+++ Records to use +++

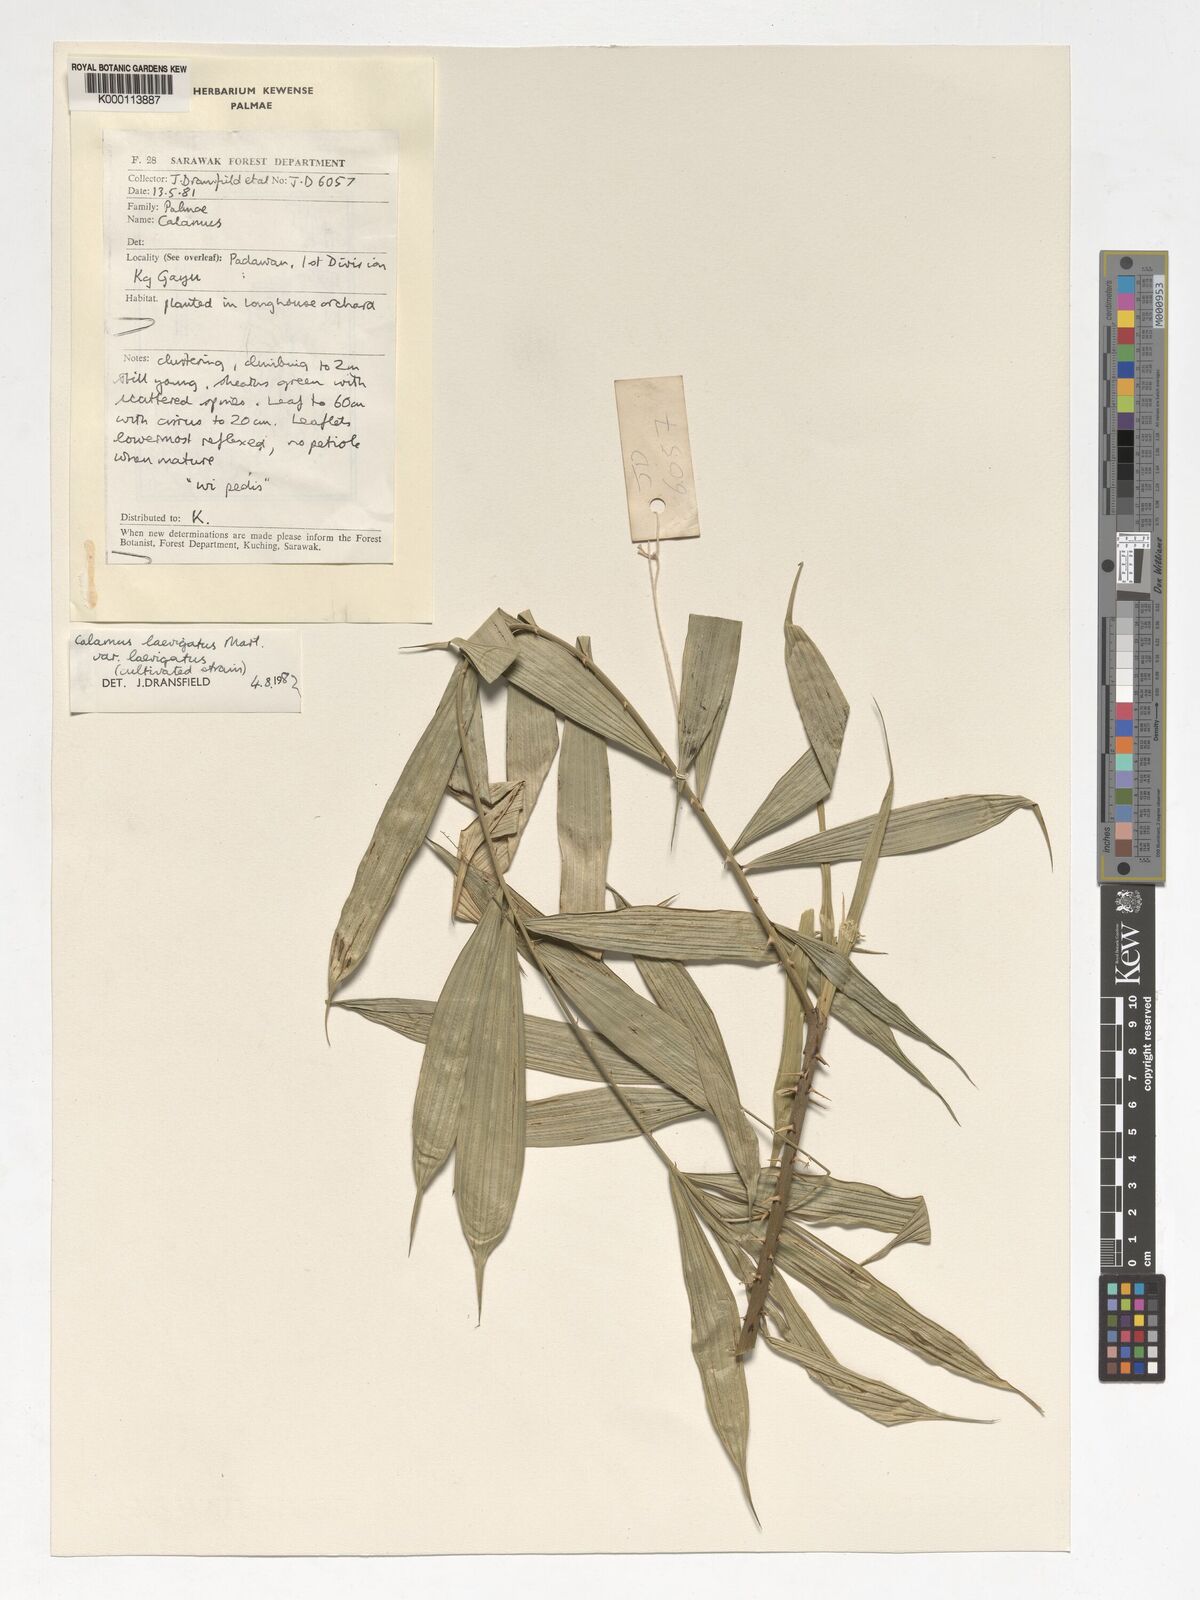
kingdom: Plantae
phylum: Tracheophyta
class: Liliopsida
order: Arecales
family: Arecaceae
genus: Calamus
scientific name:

+++

* _Stated task_
Please pull out the lines of the rows that begin with the line containing "phylum: Tracheophyta" and continue through the final line of the rows, and reproduce them word for word with both ends included.

* _Result for this task_
phylum: Tracheophyta
class: Liliopsida
order: Arecales
family: Arecaceae
genus: Calamus
scientific name:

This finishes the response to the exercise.